Beowulf the movie diverges a little from Beowulf the text, with Gaiman and Avery drawing paternal links between a couple of characters, but these alterations help to shape the drama in a surprisingly satisfying way. At its heart, Beowulf's screenplay is on the simplistic side, but it does afford the central character an element of depth – emphasising his vainglorious personality and suggesting that it is ultimately his own lust for power and glory that proves to be his undoing – and in this respect Winstone proves to be an inspired choice for the role. The actor's best performances have always contrasted his physical strength with a core of emotional vulnerability, and he brings that quality to his vocal performance here. Most of the other actors – all of whom look pretty much the same on screen as they do in reality – are on-the-spot with their own contributions; John Malkovich is a slimy Unferth, Brendan Gleeson brings warmth and humour to his role as Beowulf's staunch ally Wiglaf, and Jolie vamps up a storm as the lizard-like seductress (the exception among this strong cast is Robin Wright Penn, seemingly an inexpressive actress in any medium).
So, Beowulf is a solid piece of entertainment, then, if hardly earth-shattering, but as a cinemagoing experience it is often breathtaking. Alongside its regular release Beowulf is being presented in 3-D, and when I saw the film – in its IMAX format – it struck me as the most impressive use of the technology yet. There's a genuine depth and lushness to the film's visuals, with Zemeckis taking every opportunity to hurtle his camera this way and that, and to pull the audience right into the spectacle. It's not quite the flawless, completely immersive experience the filmmakers may have been striving for – the images tend towards a slight blurriness at times, and the intensity of it left me with a slight headache – but it remains a hugely accomplished technical feat.
Will Beowulf be as impressive in a standard, 2-D cinema? I doubt it, but the question is moot. This is a film made to be seen in 3-D on the biggest screen you can find, a film to indulge in and to enjoy for what it is. The motion-capture still struggles to register subtle emotions, and its eye work is still hit-and-miss (which there's really no excuse for, when you think of the depth of feeling displayed in something like Peter Jackson's King Kong); but such nit-picking seems churlish when held against the overall experience the film offers, particularly in the final twenty minutes when it delivers a ridiculously exciting climax.
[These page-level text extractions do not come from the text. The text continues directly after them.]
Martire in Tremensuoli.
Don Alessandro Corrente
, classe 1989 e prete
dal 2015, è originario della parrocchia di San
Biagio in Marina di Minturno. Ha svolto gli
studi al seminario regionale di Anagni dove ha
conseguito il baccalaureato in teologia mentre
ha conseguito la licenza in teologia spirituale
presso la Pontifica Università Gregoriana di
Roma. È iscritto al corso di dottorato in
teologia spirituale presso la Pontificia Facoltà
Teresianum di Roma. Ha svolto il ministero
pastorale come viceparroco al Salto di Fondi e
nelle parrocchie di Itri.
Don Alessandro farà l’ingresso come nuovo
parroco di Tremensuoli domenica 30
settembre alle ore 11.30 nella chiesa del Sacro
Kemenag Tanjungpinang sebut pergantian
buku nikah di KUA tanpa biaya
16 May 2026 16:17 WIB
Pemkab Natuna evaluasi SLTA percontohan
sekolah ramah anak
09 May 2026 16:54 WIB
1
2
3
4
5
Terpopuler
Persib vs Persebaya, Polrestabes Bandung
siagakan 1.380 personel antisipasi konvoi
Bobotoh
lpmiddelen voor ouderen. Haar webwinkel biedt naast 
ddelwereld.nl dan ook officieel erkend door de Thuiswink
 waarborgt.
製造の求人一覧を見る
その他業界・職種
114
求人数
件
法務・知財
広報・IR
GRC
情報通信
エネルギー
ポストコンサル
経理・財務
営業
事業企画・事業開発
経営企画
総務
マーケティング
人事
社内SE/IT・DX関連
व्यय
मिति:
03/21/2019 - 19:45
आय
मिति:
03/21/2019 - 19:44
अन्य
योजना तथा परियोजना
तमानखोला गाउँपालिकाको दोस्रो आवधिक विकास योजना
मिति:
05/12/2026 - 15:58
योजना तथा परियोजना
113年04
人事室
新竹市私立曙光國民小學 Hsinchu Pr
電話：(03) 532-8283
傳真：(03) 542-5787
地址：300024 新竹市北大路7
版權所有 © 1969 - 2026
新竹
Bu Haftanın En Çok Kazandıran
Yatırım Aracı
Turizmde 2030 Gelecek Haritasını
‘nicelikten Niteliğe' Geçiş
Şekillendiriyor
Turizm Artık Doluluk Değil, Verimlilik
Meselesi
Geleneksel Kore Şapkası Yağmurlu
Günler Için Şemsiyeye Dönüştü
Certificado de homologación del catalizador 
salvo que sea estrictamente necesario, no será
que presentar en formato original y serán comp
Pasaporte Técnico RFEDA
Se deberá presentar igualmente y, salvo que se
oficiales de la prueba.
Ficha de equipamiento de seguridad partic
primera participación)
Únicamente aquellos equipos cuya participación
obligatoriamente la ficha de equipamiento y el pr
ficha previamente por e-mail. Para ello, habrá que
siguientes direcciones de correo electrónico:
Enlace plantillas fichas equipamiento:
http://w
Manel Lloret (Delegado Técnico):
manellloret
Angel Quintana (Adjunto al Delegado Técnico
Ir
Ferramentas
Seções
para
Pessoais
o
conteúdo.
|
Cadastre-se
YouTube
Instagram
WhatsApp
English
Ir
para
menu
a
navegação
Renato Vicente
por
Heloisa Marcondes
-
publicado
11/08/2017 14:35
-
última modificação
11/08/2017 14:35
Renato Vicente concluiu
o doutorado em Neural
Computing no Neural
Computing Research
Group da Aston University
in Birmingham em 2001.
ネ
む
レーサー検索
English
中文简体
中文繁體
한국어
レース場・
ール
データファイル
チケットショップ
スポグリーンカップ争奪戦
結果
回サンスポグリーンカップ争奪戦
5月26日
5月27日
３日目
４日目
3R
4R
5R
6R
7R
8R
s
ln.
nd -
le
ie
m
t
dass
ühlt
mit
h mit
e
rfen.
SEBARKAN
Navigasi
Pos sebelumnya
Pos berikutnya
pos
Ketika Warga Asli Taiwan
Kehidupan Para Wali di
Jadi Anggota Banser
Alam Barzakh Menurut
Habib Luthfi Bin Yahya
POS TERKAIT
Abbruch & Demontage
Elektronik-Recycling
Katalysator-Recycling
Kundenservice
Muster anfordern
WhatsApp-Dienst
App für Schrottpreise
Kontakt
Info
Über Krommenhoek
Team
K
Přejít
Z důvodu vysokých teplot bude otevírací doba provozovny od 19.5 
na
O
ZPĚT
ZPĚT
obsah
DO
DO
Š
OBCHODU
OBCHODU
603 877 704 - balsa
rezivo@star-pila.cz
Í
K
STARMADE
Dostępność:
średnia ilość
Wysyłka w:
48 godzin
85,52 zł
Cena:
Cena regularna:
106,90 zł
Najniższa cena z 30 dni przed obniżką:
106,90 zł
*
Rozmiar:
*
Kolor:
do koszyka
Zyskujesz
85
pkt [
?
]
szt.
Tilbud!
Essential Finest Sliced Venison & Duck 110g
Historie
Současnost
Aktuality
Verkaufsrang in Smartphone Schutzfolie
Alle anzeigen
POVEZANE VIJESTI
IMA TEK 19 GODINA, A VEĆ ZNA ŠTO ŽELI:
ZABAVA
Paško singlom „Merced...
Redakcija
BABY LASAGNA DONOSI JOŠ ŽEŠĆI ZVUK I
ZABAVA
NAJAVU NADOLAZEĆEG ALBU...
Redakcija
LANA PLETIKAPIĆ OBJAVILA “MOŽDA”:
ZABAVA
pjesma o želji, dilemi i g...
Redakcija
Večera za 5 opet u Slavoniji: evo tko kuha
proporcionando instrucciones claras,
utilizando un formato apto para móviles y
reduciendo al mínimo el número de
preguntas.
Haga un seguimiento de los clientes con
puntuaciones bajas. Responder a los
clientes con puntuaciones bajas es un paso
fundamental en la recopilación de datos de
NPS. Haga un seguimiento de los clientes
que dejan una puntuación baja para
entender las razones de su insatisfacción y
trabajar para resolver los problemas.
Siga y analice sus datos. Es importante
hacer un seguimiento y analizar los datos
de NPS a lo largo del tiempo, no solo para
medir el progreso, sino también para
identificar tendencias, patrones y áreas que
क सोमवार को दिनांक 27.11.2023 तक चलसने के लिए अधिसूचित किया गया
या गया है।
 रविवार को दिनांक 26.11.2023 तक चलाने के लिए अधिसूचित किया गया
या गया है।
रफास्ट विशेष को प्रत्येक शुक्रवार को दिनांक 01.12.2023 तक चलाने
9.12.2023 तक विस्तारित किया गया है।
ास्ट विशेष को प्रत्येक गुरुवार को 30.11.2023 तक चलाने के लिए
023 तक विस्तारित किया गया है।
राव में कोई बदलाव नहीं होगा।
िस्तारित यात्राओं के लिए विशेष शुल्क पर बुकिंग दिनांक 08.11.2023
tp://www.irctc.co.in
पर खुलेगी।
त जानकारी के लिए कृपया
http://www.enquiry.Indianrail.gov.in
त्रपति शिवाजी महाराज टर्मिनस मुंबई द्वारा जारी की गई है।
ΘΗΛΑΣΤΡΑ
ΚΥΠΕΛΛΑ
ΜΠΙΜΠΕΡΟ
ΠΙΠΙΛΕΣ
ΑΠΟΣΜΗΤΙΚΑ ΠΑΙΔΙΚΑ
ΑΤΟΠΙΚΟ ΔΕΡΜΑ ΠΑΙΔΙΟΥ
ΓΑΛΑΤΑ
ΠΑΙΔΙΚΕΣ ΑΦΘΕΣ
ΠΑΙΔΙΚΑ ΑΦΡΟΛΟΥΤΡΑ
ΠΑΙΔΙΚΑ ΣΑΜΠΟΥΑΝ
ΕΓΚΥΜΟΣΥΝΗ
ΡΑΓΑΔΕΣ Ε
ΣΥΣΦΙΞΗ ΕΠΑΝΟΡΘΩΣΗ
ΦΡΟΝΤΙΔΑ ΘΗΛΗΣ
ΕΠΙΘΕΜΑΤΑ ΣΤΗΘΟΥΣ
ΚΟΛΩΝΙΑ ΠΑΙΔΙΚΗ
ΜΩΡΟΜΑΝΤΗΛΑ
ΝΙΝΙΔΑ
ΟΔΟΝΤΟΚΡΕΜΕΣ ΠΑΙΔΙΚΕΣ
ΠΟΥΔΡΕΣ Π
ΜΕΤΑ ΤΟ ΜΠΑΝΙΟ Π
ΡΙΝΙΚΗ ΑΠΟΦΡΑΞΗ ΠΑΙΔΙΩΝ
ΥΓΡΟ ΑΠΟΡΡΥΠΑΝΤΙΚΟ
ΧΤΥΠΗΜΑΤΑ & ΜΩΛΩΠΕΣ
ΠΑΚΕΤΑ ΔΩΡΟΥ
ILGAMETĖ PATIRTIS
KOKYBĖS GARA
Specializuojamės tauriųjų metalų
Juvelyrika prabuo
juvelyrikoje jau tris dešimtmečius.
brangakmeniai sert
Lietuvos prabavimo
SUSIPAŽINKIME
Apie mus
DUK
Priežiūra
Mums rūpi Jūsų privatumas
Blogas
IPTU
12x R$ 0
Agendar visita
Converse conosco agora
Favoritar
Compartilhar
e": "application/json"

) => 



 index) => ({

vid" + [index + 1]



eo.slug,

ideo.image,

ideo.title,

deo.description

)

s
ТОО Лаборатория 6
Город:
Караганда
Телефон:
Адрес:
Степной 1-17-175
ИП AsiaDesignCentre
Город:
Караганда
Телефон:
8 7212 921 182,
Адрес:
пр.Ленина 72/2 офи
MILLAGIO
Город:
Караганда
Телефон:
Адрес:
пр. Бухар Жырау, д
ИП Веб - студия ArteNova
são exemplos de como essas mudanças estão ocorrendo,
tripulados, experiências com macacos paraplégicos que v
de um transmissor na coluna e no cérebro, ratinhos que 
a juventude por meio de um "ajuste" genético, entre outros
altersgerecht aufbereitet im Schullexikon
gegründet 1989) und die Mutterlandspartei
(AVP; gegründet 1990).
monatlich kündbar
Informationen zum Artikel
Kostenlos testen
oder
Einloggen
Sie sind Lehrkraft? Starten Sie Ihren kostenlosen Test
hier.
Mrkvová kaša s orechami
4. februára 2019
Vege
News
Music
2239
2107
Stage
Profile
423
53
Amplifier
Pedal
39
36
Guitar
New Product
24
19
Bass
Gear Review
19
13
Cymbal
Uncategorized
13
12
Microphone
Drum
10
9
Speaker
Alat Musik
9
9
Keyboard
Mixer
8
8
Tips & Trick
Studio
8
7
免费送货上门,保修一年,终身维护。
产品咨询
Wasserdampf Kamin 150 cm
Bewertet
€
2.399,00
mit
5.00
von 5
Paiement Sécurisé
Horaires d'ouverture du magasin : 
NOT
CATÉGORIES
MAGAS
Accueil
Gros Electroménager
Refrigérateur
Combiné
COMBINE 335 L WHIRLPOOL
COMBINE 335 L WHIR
After decades of failed attempts, today's filmmakers are finally finding the technology to make 3-D a viable cinematic tool, and with more directors dipping a toe in these uncharted waters – including James Cameron, whose forthcoming Avatar will be released solely in 3-D – the possibilities are fascinating. Beowulf is a grand slice of blockbuster entertainment, but the most exciting thing about it may be the future it heralds for cinema itself.